Title: Oxygen Vacancy Formation Energy in Metal Oxides: High Throughput Computational Studies and Machine Learning Predictions Show Chinese title

Title: 金属氧化物中的氧空位形成能：高通量计算研究和机器学习预测

Abstract: The oxygen vacancy formation energy ($\Delta E_{vf}$) governs defect dynamics and is a useful metric to perform materials selection for a variety of applications. However, density functional theory (DFT) calculations of $\Delta E_{vf}$ come at a greater computational cost than the typical bulk calculations available in materials databases due to the involvement of multiple vacancy-containing supercells. As a result, available repositories of direct calculations of $\Delta E_{vf}$ remain relatively scarce, and the development of machine learning models capable of delivering accurate predictions is of interest. In the present, work we address both such points. We first report the results of new high-throughput DFT calculations of oxygen vacancy formation energies of the different unique oxygen sites in over 1000 different oxide materials, which together form the largest dataset of directly computed oxygen vacancy formation energies to date, to our knowledge.
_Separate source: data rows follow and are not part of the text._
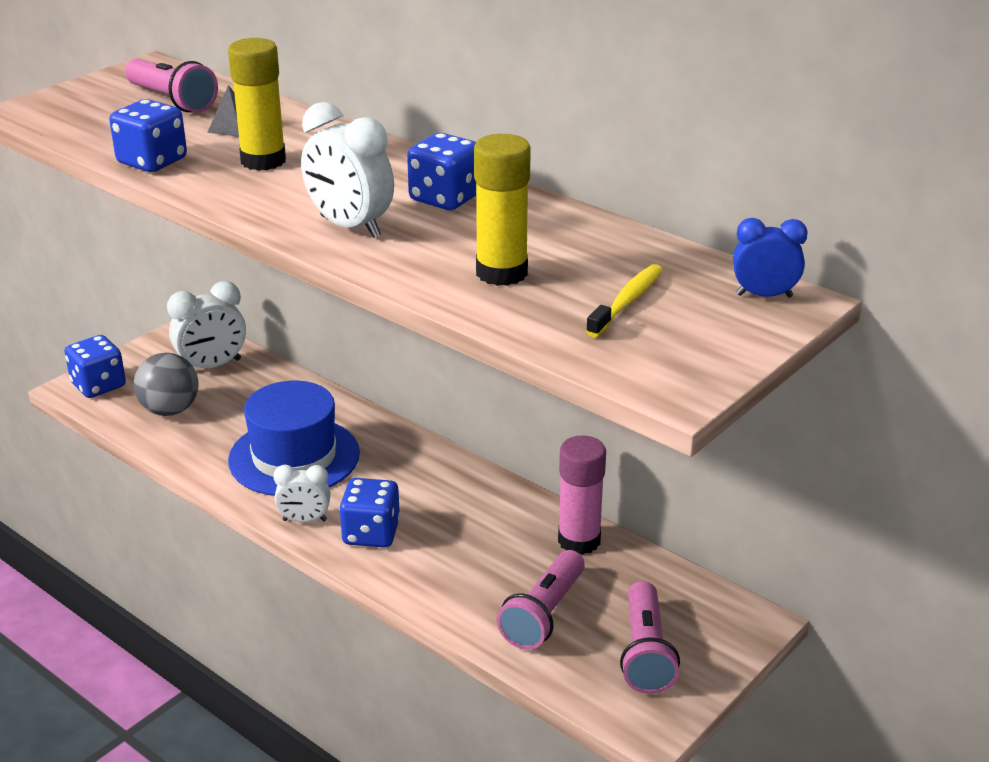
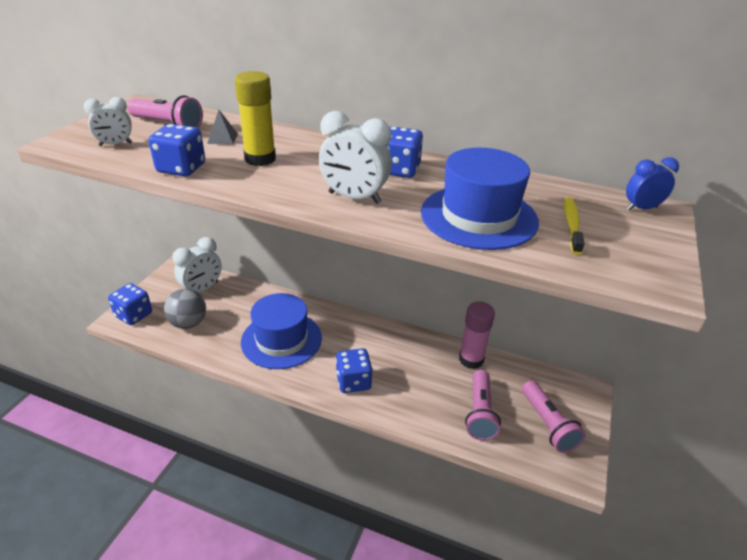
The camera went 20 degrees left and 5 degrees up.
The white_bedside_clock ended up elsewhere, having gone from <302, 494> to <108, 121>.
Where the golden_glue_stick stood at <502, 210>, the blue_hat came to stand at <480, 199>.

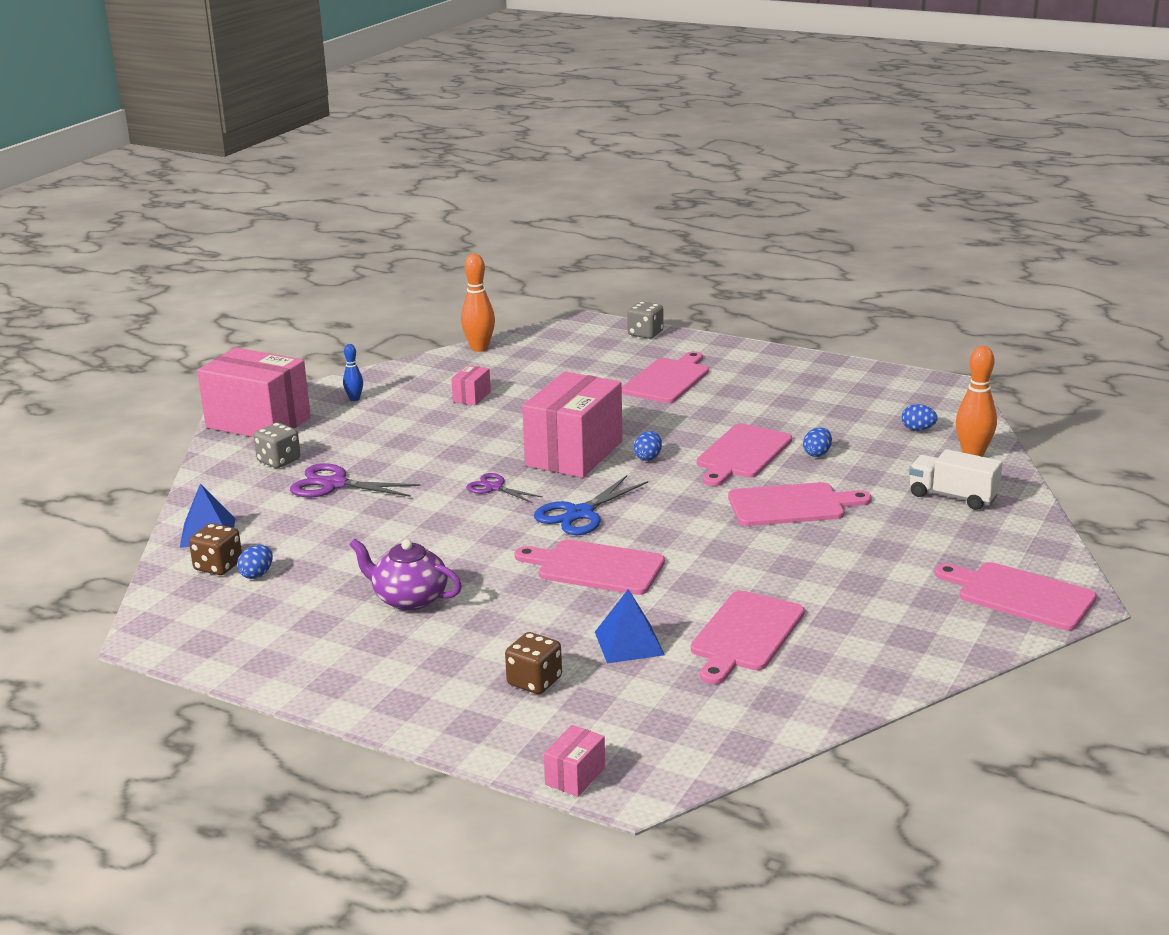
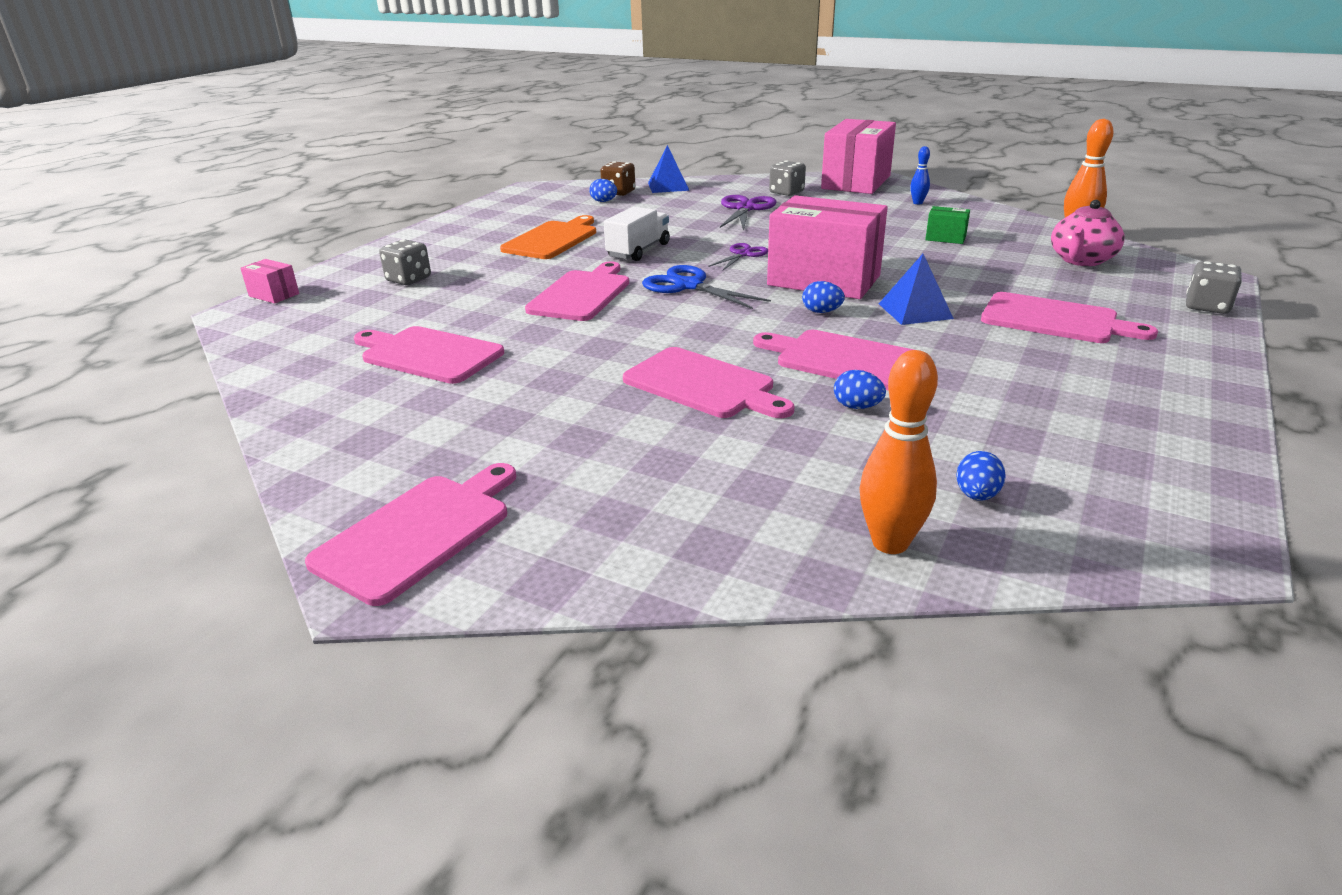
The camera went 90 degrees right and 5 degrees up.
The second view gained the pink_china_teapot at <1088, 233>.
The blue_pyramid_shape ended up elsewhere, having gone from <630, 626> to <916, 289>.
The white_truck ended up elsewhere, having gone from <955, 479> to <637, 233>.
Where the royal_purple_china_teapot stood at <405, 575>, the orange-coloured_cutting_board came to stand at <548, 237>.
What was the pink_package at <471, 385> turned into the green_package at <947, 225>.
What was the brown_die at <533, 663> turned into the gray_die at <405, 262>.
The pink_cutting_board at <800, 504> ended up facing another way, 45 degrees counterclockwise from before.

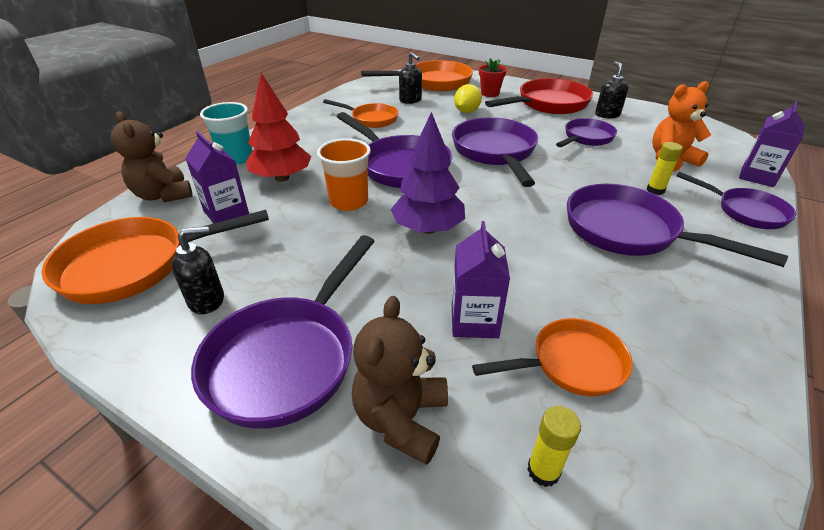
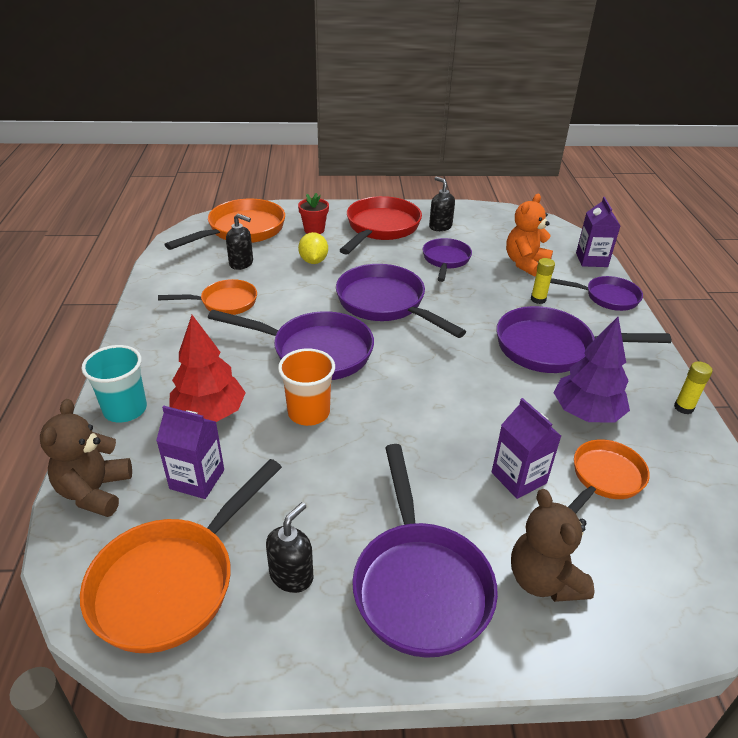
The camera went 35 degrees left and 0 degrees up.
The royal_purple_toy_tree ended up elsewhere, having gone from <428, 173> to <592, 369>.
The golden_glue_stick ended up elsewhere, having gone from <554, 446> to <693, 387>.
The brown_stuffed_bear at <152, 156> ended up facing another way, 75 degrees clockwise from before.

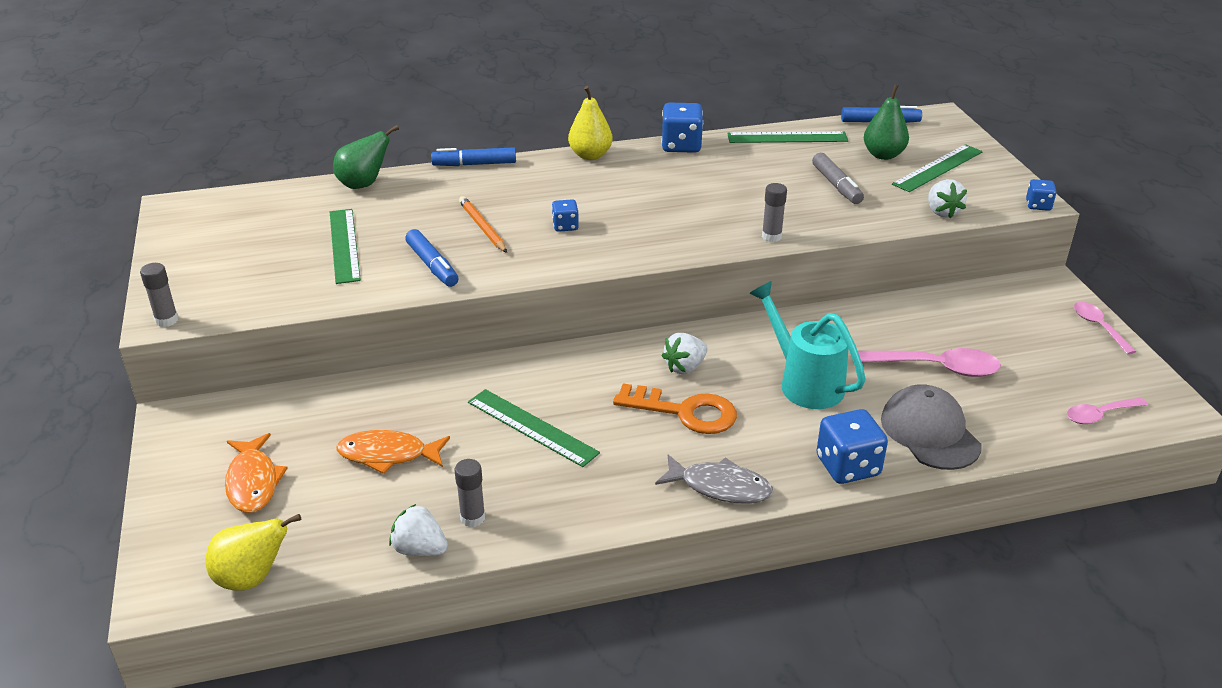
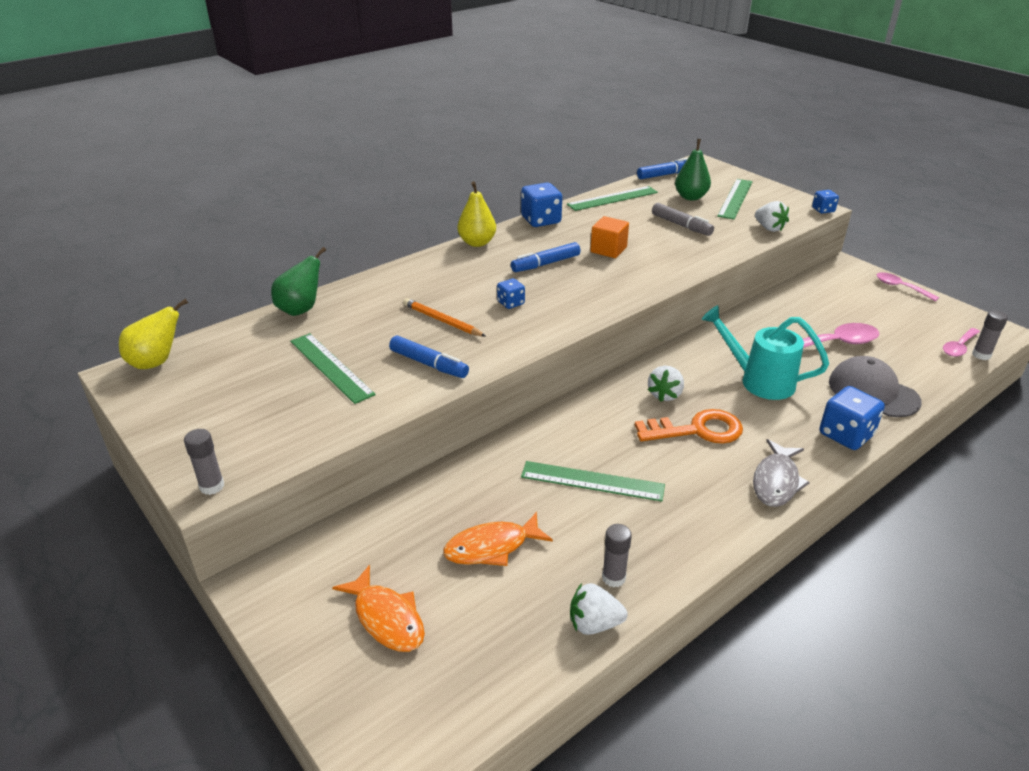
The camera went 25 degrees left and 0 degrees up.
The second view gained the orange-coloured_block at <609, 237>.
The golden_pear ended up elsewhere, having gone from <253, 552> to <153, 334>.
The blue_marker ended up elsewhere, having gone from <473, 156> to <545, 257>.
The gray_glue_stick ended up elsewhere, having gone from <774, 212> to <990, 335>.
The gray_toy_fish at <714, 479> ended up facing another way, 120 degrees clockwise from before.

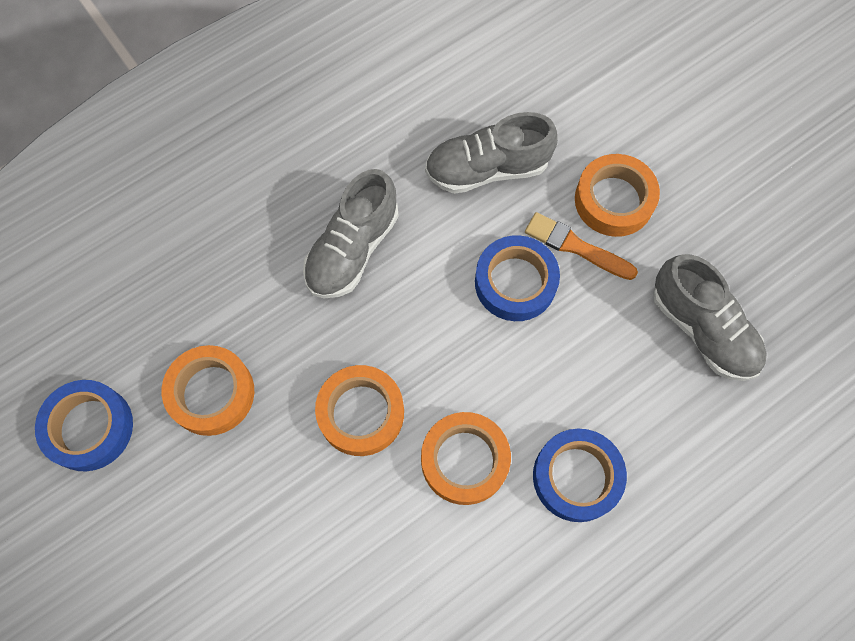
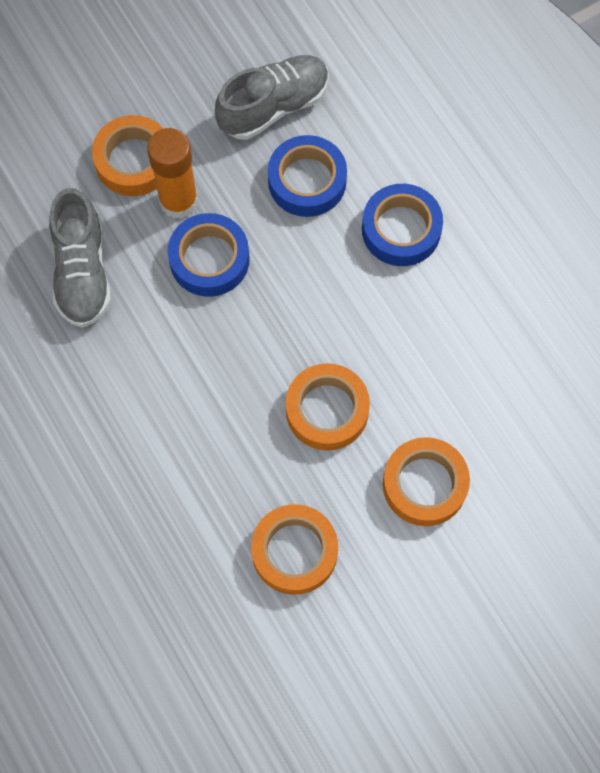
The camera went 85 degrees left and 0 degrees up.
The second view lost the gray_lace-up_shoe at <351, 234>.
The blue_roll_of_tape ended up elsewhere, having gone from <84, 425> to <307, 176>.
The orange-coloured_roll_of_tape ended up elsewhere, having gone from <466, 458> to <426, 481>.
Where the orange-coloured_paintbrush stood at <581, 246>, the orange-coloured_glue_stick came to stand at <172, 173>.

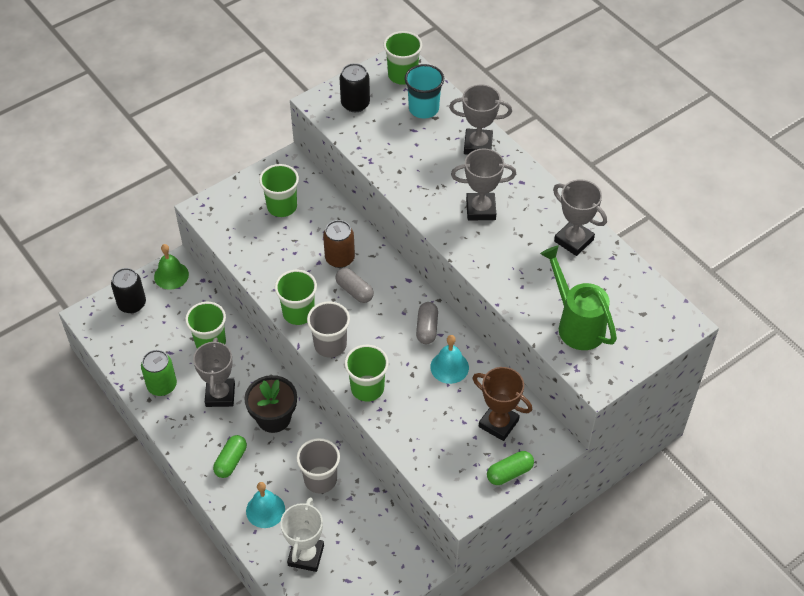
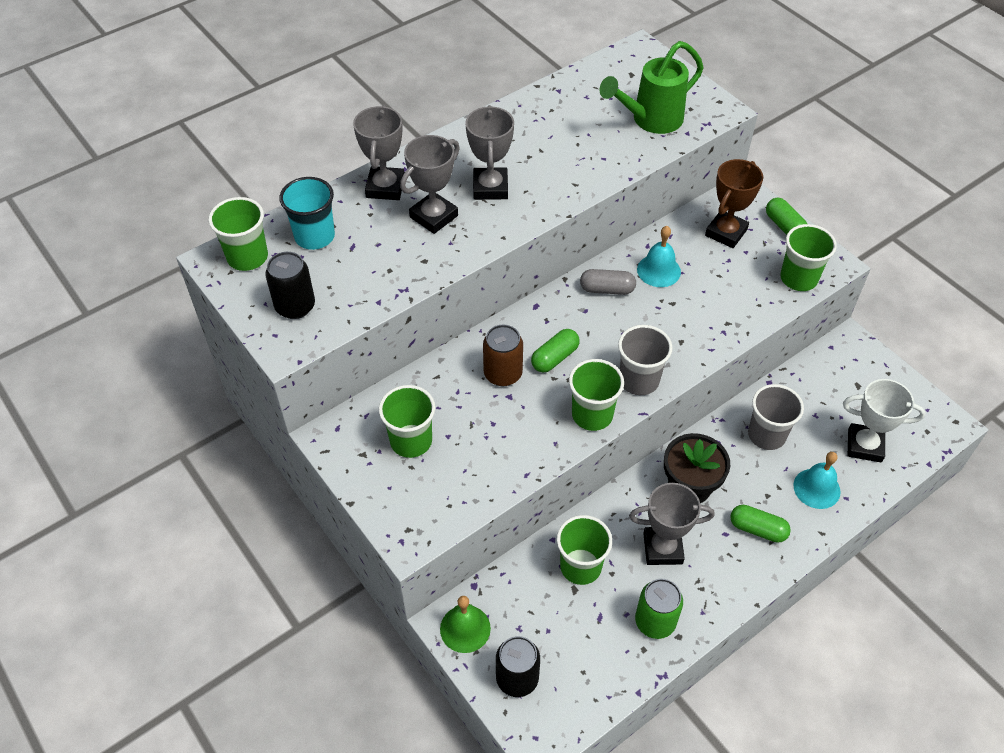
The camera went 90 degrees left and 0 degrees up.
The green_beaker ended up elsewhere, having gone from <367, 373> to <808, 257>.
The gray_award_cup ended up elsewhere, having gone from <580, 217> to <430, 184>.
What was the gray_pill_shape at <354, 285> turned into the green_pill_shape at <555, 350>.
We then utilize the resulting dataset of $\sim$2500 $\Delta E_{vf}$ values to train random forest models with different sets of features, examining both novel features introduced in this work and ones previously employed in the literature. We demonstrate the benefits of including features that contain information specific to the vacancy site and account for both cation identity and oxidation state, and achieve a mean absolute error upon prediction of $\sim$0.3 eV/O, which is comparable to the accuracy observed upon comparison of DFT computations of oxygen vacancy formation energy and experimental results. Finally, we demonstrate the predictive power of the developed models in the search for new compounds for solar-thermochemical water-splitting applications, finding over 250 new AA$^{\prime}$BB$^{\prime}$O$_6$ double perovskite candidates. Show Chinese abstract

Abstract: 氧空位形成能（$\Delta E_{vf}$）决定了缺陷动力学，并且是用于多种应用材料选择的有用指标。 然而，由于涉及多个含空位的超细胞，密度泛函理论（DFT）计算的$\Delta E_{vf}$的计算成本比材料数据库中通常可用的体材料计算要高。 因此，直接计算$\Delta E_{vf}$的可用存储库仍然相对稀少，开发能够提供准确预测的机器学习模型具有重要意义。 在本工作中，我们解决了这两个问题。 我们首先报告了对超过1000种不同氧化物材料中不同独特氧位点的氧空位形成能的新高通量DFT计算结果，这些结果共同构成了目前已知的最大直接计算氧空位形成能的数据集。 然后，我们利用得到的$\sim$2500$\Delta E_{vf}$个值来训练具有不同特征集的随机森林模型，研究了本文引入的新特征以及文献中之前使用的特征。 我们展示了包含特定于空位位点的信息的特征的优势，并考虑了阳离子身份和氧化态，预测的平均绝对误差为$\sim$0.3 eV/O，这与氧空位形成能的DFT计算与实验结果比较中观察到的准确性相当。 最后，我们展示了所开发模型在寻找用于太阳能热化学水分解应用的新化合物方面的预测能力，发现了超过250种新的AA$^{\prime}$BB$^{\prime}$O$_6$双钙钛矿候选材料。